Thanks, glad you like it.

Work on the flag will be on hold for a few days while I'm turkey hunting. Got the back box roughed in, and painted the field blue. Got some parts and decals rollin' in as we speak.


----------



## longbowdave1 (Apr 28, 2019)

Ok, so I'm back to work on the flag. Just sealing the last coats on the flag /door and then it's final assembly of hinges locks etc....

Should be done sin a day or two. Just in time. graduation is May 16thish.


----------



## longbowdave1 (Apr 30, 2019)

With 2 weeks to spare, I completed Mike's concealment flag. He'll graduate around may 16th, but the suspense is killing me, I may give it to him early. He almost caught me working on it a few different times.

 I'm not an artist by any means, and not a Law Enforcement officer either. So, I did  my best to create a Thin Blue Line flag for him. I'd love to hear comments from any of the Law Enforcement members.

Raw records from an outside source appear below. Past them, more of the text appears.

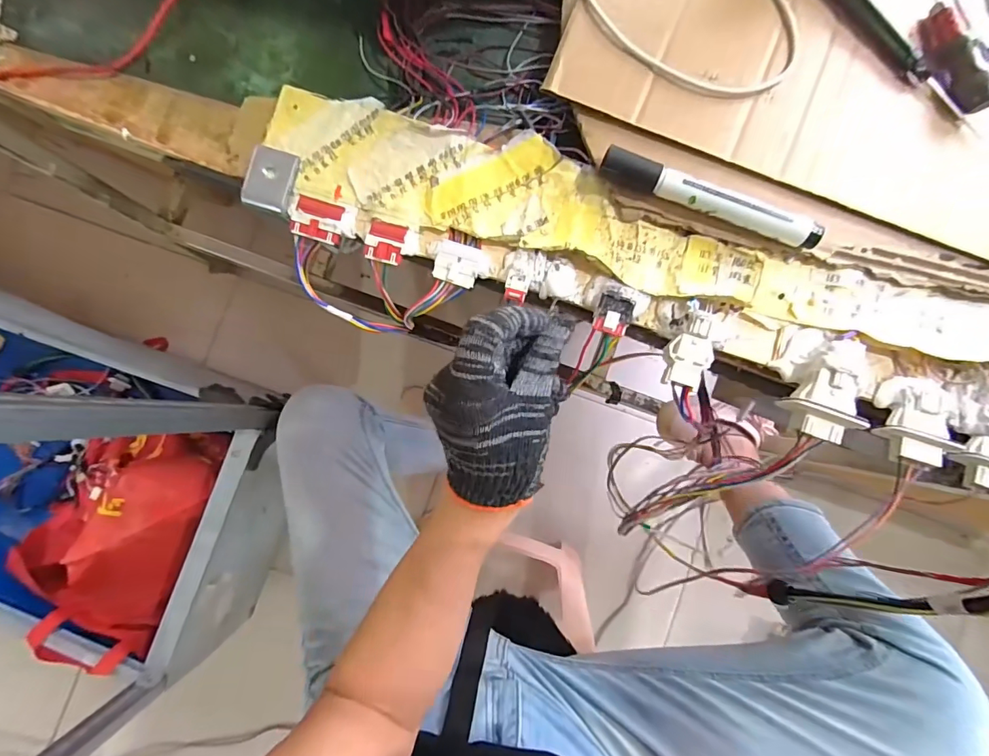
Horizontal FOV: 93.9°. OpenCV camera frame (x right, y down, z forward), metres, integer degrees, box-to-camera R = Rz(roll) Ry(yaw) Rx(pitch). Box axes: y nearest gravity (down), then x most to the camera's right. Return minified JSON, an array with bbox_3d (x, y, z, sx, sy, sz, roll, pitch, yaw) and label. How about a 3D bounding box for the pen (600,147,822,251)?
[{"bbox_3d":[0.126,-0.105,0.274,0.130,0.019,0.015,23,87,2],"label":"pen"}]

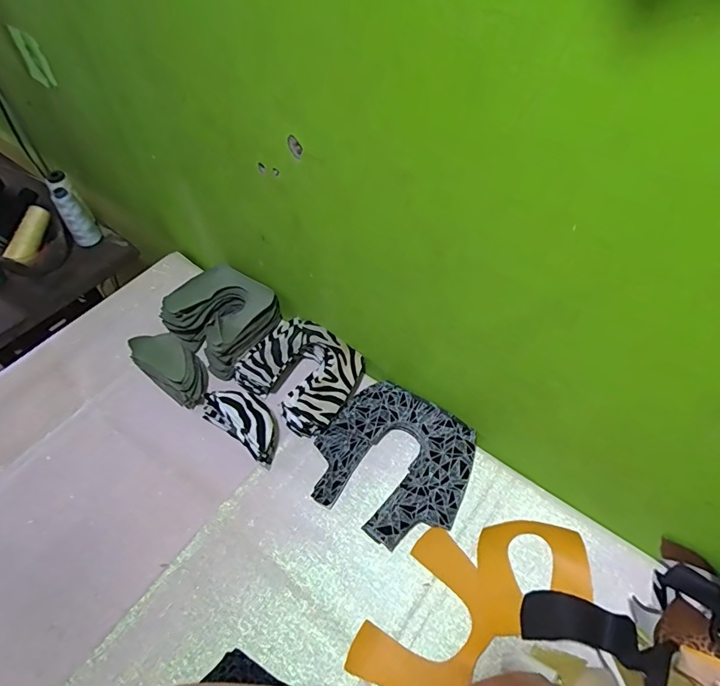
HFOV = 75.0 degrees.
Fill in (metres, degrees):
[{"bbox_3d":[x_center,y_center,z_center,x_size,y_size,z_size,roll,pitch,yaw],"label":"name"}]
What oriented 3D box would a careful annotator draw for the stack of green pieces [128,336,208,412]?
[{"bbox_3d":[-0.271,0.034,0.685,0.127,0.072,0.063,32,60,22],"label":"stack of green pieces"}]

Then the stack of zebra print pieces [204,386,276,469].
[{"bbox_3d":[-0.159,0.103,0.641,0.133,0.055,0.061,33,61,23],"label":"stack of zebra print pieces"}]

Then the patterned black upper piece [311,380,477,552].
[{"bbox_3d":[0.043,0.153,0.608,0.191,0.040,0.180,29,59,20],"label":"patterned black upper piece"}]

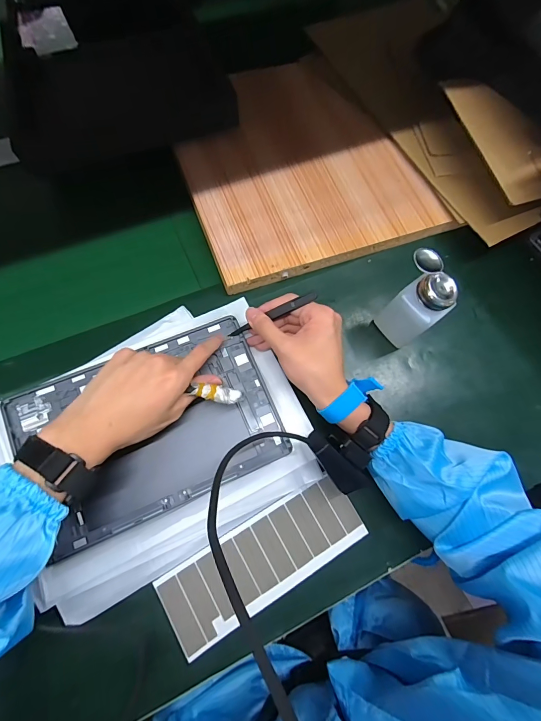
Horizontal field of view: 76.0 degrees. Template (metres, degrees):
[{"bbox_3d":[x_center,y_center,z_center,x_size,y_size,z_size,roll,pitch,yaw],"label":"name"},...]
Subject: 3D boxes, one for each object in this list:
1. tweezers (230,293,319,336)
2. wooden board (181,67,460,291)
[{"bbox_3d":[0.001,-0.048,0.369,0.109,0.010,0.010,-21,67,33],"label":"tweezers"},{"bbox_3d":[0.039,-0.292,0.506,0.326,0.017,0.343,-18,74,-10],"label":"wooden board"}]

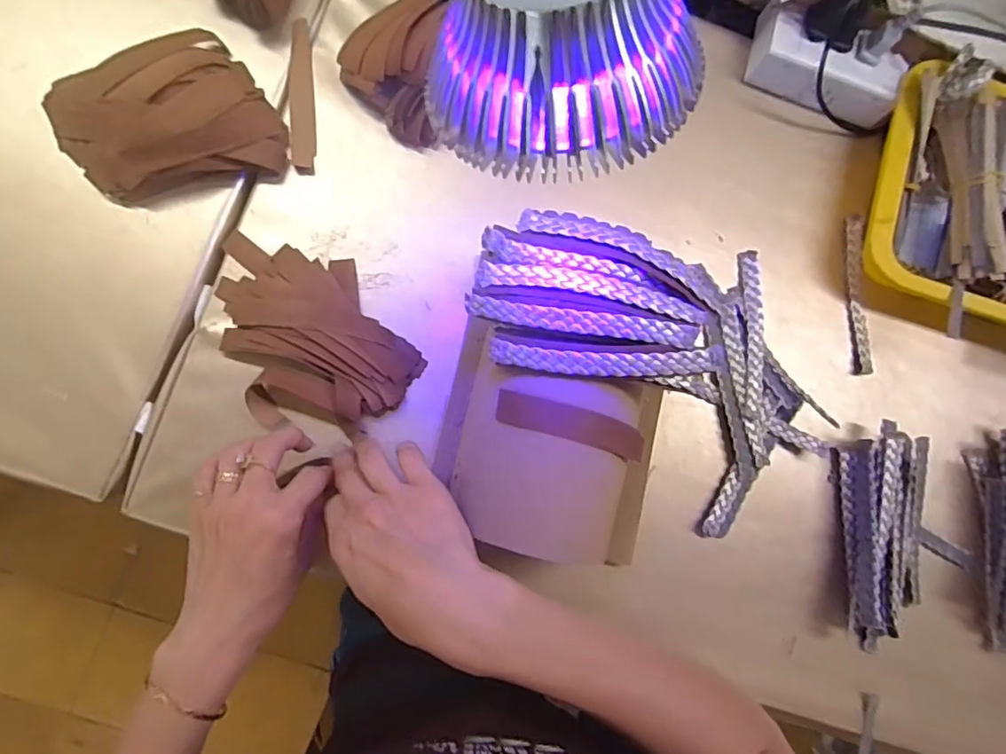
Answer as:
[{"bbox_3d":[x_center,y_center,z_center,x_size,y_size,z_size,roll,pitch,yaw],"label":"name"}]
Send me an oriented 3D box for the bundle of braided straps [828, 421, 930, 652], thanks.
[{"bbox_3d":[0.303,0.124,0.440,0.068,0.032,0.171,1,84,-6],"label":"bundle of braided straps"}]

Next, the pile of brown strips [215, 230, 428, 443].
[{"bbox_3d":[-0.148,-0.037,0.411,0.116,0.035,0.171,-35,89,-9],"label":"pile of brown strips"}]

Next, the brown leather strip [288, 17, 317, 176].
[{"bbox_3d":[-0.157,-0.218,0.439,0.020,0.009,0.118,-4,86,-3],"label":"brown leather strip"}]

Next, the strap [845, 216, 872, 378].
[{"bbox_3d":[0.296,-0.070,0.470,0.016,0.013,0.134,-1,84,-7],"label":"strap"}]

 I use a few more trick parts on this than I did on my concealment shelf. A programmable RFID lock, gas struts to hold it open, and magnets for holding extra Mags and a few of his knives. The lock came with two cards and two key ring fobs. I put in a pegboard for holding his CCW, that ways its adjustable for different weapons in the future. The board is on about a 10 degree tilt to securely hold the pistol and allow for easy grab if needed. His pistol is a Sig 365, I snuck it away and traced to outline to set the pegs. That's just my cheap gun in the picture.


----------



## longbowdave1 (Apr 30, 2019)




----------



## longbowdave1 (Apr 30, 2019)

It's built from select pine boards. I found a link on the web on all the ratio's of the US Flag. Some I've seen look a little out of kilter, and I tried to do my best to represent old glory.


----------



## lonewolf247 (May 4, 2019)

Nice Job!


----------



## longbowdave1 (May 4, 2019)

lonewolf247 said:


> Nice Job!


Thank you. I gave Mike his gift Tuesday. He was surprised and really liked the flag.


----------